Re: PCI service interrupt handlers & access to PCI config space

Lukas Wunner <lukas@xxxxxxxxx> · Sat, 10 Apr 2021 18:26:22 +0200

On Sat, Apr 10, 2021 at 05:17:09PM +0200, Pali Rohár wrote:
> On Saturday 10 April 2021 16:25:24 Lukas Wunner wrote:
> > raw_spin_locks are not supposed to be held for a prolonged
> > period of time.
> 
> What is "prolonged period of time"? Because for example PCIe controller
> on A3720 has upper limit about 1.5s when accessing config space. This is
> what I measured in real example. It really took PCIe HW more than 1s to
> return error code if it happens.
================
TASK REQUIREMENTS: Write what comes next in the mailing-list reply about PCI config space access, picking up after its last quoted paragraph.

DATA ROWS:
================
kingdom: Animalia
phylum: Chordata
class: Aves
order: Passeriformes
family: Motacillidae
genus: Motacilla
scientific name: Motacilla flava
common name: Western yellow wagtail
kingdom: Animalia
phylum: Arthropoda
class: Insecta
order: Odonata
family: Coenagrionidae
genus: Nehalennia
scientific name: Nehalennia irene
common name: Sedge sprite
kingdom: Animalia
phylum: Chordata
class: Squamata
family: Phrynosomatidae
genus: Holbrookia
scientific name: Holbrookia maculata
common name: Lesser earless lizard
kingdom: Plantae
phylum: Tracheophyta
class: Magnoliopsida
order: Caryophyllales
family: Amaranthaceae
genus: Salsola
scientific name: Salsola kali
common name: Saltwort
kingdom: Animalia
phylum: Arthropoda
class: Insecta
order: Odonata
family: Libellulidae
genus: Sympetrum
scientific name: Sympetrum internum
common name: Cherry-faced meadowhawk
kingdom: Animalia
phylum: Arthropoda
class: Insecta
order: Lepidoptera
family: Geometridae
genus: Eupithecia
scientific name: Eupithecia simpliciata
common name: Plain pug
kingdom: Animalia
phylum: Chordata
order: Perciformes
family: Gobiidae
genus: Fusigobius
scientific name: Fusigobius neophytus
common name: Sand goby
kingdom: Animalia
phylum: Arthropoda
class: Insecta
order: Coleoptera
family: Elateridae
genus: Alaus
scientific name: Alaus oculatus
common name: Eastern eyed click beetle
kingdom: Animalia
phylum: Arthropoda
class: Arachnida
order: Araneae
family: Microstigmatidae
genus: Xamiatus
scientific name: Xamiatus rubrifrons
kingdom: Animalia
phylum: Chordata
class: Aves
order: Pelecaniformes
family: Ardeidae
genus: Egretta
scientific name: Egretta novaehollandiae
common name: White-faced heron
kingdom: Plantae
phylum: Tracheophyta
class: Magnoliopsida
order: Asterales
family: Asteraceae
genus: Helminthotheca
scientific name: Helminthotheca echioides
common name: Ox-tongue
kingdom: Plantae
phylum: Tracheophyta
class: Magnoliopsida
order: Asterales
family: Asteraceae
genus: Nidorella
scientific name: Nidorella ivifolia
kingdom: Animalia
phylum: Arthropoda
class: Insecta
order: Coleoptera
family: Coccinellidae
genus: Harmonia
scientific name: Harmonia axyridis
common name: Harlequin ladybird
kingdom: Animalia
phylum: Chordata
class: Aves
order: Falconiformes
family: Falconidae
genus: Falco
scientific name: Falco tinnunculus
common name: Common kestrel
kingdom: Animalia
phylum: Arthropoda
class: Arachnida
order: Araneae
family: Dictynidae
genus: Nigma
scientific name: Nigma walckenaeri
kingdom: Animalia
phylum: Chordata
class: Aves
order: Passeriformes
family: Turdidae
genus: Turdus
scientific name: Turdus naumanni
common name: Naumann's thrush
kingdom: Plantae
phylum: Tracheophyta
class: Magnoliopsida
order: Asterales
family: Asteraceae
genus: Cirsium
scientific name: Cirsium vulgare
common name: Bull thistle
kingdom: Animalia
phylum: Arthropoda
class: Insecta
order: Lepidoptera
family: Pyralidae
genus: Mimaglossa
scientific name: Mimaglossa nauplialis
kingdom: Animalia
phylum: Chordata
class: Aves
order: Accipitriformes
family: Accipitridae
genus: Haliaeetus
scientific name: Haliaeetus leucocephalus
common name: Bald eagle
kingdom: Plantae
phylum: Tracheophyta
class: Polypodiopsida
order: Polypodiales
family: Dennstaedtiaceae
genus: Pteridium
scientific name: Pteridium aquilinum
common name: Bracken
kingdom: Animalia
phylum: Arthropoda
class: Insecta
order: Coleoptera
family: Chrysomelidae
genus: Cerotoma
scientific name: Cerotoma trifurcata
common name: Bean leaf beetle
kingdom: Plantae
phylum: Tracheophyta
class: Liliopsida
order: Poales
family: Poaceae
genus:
================
TASK OUTPUT:
Linux Device Drivers (2005) says:

   "The last important rule for spinlock usage is that spinlocks must
    always be held for the minimum time possible. The longer you hold
    a lock, the longer another processor may have to spin waiting for
    you to release it, and the chance of it having to spin at all is
    greater. Long lock hold times also keep the current processor from
    scheduling, meaning that a higher priority process -- which really
    should be able to get the CPU -- may have to wait. The kernel
    developers put a great deal of effort into reducing kernel latency
    (the time a process may have to wait to be scheduled) in the 2.5
    development series. A poorly written driver can wipe out all that
    progress just by holding a lock for too long. To avoid creating
    this sort of problem, make a point of keeping your lock-hold times
    short."

1.5 sec is definitely too long.  This sounds like a quirk of this
specific hardware.  Try to find out if the hardware can be configured
differently to respond quicker.

> > The interrupt is masked when it triggers and until it's been handled,
> > so the interrupt handler never runs multiple times concurrently.
> > See e.g. handle_level_irq() in kernel/irq/chip.c.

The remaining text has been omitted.